YOUR TASK> Without pictures, retype the following entries exactly.

AVAILABLE RECORDS>
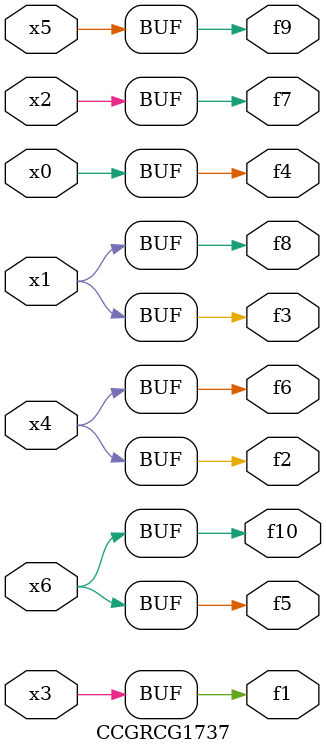
<source format=v>
module CCGRCG1737(
	input x0, x1, x2, x3, x4, x5, x6,
	output f1, f2, f3, f4, f5, f6, f7, f8, f9, f10
);
	assign f1 = x3;
	assign f2 = x4;
	assign f3 = x1;
	assign f4 = x0;
	assign f5 = x6;
	assign f6 = x4;
	assign f7 = x2;
	assign f8 = x1;
	assign f9 = x5;
	assign f10 = x6;
endmodule

</source>
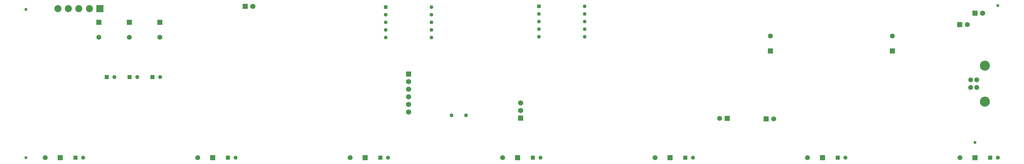
<source format=gbr>
G04 DipTrace 2.4.0.1*
%INBottomMask.gbr*%
%MOIN*%
%ADD52C,0.0394*%
%ADD62C,0.05*%
%ADD76C,0.0926*%
%ADD80R,0.0926X0.0926*%
%ADD82C,0.0689*%
%ADD86R,0.0689X0.0689*%
%ADD90C,0.1319*%
%ADD92C,0.065*%
%ADD96C,0.0492*%
%ADD99R,0.0492X0.0492*%
%ADD101R,0.052X0.052*%
%ADD103C,0.052*%
%ADD110C,0.065*%
%ADD111R,0.065X0.065*%
%FSLAX44Y44*%
G04*
G70*
G90*
G75*
G01*
%LNBotMask*%
%LPD*%
D111*
X102540Y10540D3*
D110*
X103540D3*
D111*
X97440Y10594D3*
D110*
X96440D3*
D103*
X23040Y16040D3*
D101*
X22040D3*
D103*
X20040D3*
D101*
X19040D3*
D103*
X17040D3*
D101*
X16040D3*
D103*
X132940Y5440D3*
D101*
X131940D3*
D103*
X112940D3*
D101*
X111940D3*
D103*
X92940D3*
D101*
X91940D3*
D103*
X72940D3*
D101*
X71940D3*
D103*
X52940D3*
D101*
X51940D3*
D103*
X32940D3*
D101*
X31940D3*
D103*
X12940D3*
D101*
X11940D3*
D99*
X52640Y25240D3*
D96*
Y24240D3*
Y23240D3*
Y22240D3*
Y21240D3*
X58640D3*
Y22240D3*
Y23240D3*
Y24240D3*
Y25240D3*
D99*
X72740Y25340D3*
D96*
Y24340D3*
Y23340D3*
Y22340D3*
Y21340D3*
X78740D3*
Y22340D3*
Y23340D3*
Y24340D3*
Y25340D3*
G36*
X129693Y15791D2*
Y15542D1*
X129517Y15366D1*
X129268D1*
X129091Y15542D1*
Y15791D1*
X129268Y15968D1*
X129517D1*
X129693Y15791D1*
G37*
D92*
X129392Y14682D3*
X130180D3*
Y15667D3*
D90*
X131247Y12804D3*
Y17545D3*
D86*
X55640Y16440D3*
D82*
Y15440D3*
Y14440D3*
Y13440D3*
Y12440D3*
Y11440D3*
D86*
X129940Y24440D3*
D82*
X130940D3*
D86*
X70340Y10640D3*
D82*
Y11640D3*
Y12640D3*
D86*
X34210Y25320D3*
D82*
X35210D3*
D80*
X15140Y25040D3*
D76*
X13762D3*
X12384D3*
X11006D3*
X9628D3*
D111*
X9940Y5440D3*
D92*
X7971D3*
D111*
X29940D3*
D92*
X27971D3*
D111*
X49940D3*
D92*
X47971D3*
D111*
X69940D3*
D92*
X67971D3*
D111*
X89940D3*
D92*
X87971D3*
D111*
X109940D3*
D92*
X107971D3*
D111*
X129940D3*
D92*
X127971D3*
D111*
X103124Y19456D3*
D92*
Y21424D3*
D111*
X15024Y23224D3*
D92*
Y21256D3*
D111*
X19024Y23224D3*
D92*
Y21256D3*
D111*
X23024Y23224D3*
D92*
Y21256D3*
D111*
X119124Y19456D3*
D92*
Y21424D3*
D62*
X61290Y10990D3*
X63190D3*
D52*
X5440Y24940D3*
Y5440D3*
X132940Y25440D3*
D111*
X127940Y22940D3*
D110*
X128940D3*
D52*
X129940Y7440D3*
M02*

</source>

TASK ANSWER>
<source format=v>
module CCGRCG1737(
	input x0, x1, x2, x3, x4, x5, x6,
	output f1, f2, f3, f4, f5, f6, f7, f8, f9, f10
);
	assign f1 = x3;
	assign f2 = x4;
	assign f3 = x1;
	assign f4 = x0;
	assign f5 = x6;
	assign f6 = x4;
	assign f7 = x2;
	assign f8 = x1;
	assign f9 = x5;
	assign f10 = x6;
endmodule

</source>
<source format=gbr>
G04 DipTrace 2.4.0.1*
%INBottomMask.gbr*%
%MOIN*%
%ADD52C,0.0394*%
%ADD62C,0.05*%
%ADD76C,0.0926*%
%ADD80R,0.0926X0.0926*%
%ADD82C,0.0689*%
%ADD86R,0.0689X0.0689*%
%ADD90C,0.1319*%
%ADD92C,0.065*%
%ADD96C,0.0492*%
%ADD99R,0.0492X0.0492*%
%ADD101R,0.052X0.052*%
%ADD103C,0.052*%
%ADD110C,0.065*%
%ADD111R,0.065X0.065*%
%FSLAX44Y44*%
G04*
G70*
G90*
G75*
G01*
%LNBotMask*%
%LPD*%
D111*
X102540Y10540D3*
D110*
X103540D3*
D111*
X97440Y10594D3*
D110*
X96440D3*
D103*
X23040Y16040D3*
D101*
X22040D3*
D103*
X20040D3*
D101*
X19040D3*
D103*
X17040D3*
D101*
X16040D3*
D103*
X132940Y5440D3*
D101*
X131940D3*
D103*
X112940D3*
D101*
X111940D3*
D103*
X92940D3*
D101*
X91940D3*
D103*
X72940D3*
D101*
X71940D3*
D103*
X52940D3*
D101*
X51940D3*
D103*
X32940D3*
D101*
X31940D3*
D103*
X12940D3*
D101*
X11940D3*
D99*
X52640Y25240D3*
D96*
Y24240D3*
Y23240D3*
Y22240D3*
Y21240D3*
X58640D3*
Y22240D3*
Y23240D3*
Y24240D3*
Y25240D3*
D99*
X72740Y25340D3*
D96*
Y24340D3*
Y23340D3*
Y22340D3*
Y21340D3*
X78740D3*
Y22340D3*
Y23340D3*
Y24340D3*
Y25340D3*
G36*
X129693Y15791D2*
Y15542D1*
X129517Y15366D1*
X129268D1*
X129091Y15542D1*
Y15791D1*
X129268Y15968D1*
X129517D1*
X129693Y15791D1*
G37*
D92*
X129392Y14682D3*
X130180D3*
Y15667D3*
D90*
X131247Y12804D3*
Y17545D3*
D86*
X55640Y16440D3*
D82*
Y15440D3*
Y14440D3*
Y13440D3*
Y12440D3*
Y11440D3*
D86*
X129940Y24440D3*
D82*
X130940D3*
D86*
X70340Y10640D3*
D82*
Y11640D3*
Y12640D3*
D86*
X34210Y25320D3*
D82*
X35210D3*
D80*
X15140Y25040D3*
D76*
X13762D3*
X12384D3*
X11006D3*
X9628D3*
D111*
X9940Y5440D3*
D92*
X7971D3*
D111*
X29940D3*
D92*
X27971D3*
D111*
X49940D3*
D92*
X47971D3*
D111*
X69940D3*
D92*
X67971D3*
D111*
X89940D3*
D92*
X87971D3*
D111*
X109940D3*
D92*
X107971D3*
D111*
X129940D3*
D92*
X127971D3*
D111*
X103124Y19456D3*
D92*
Y21424D3*
D111*
X15024Y23224D3*
D92*
Y21256D3*
D111*
X19024Y23224D3*
D92*
Y21256D3*
D111*
X23024Y23224D3*
D92*
Y21256D3*
D111*
X119124Y19456D3*
D92*
Y21424D3*
D62*
X61290Y10990D3*
X63190D3*
D52*
X5440Y24940D3*
Y5440D3*
X132940Y25440D3*
D111*
X127940Y22940D3*
D110*
X128940D3*
D52*
X129940Y7440D3*
M02*

</source>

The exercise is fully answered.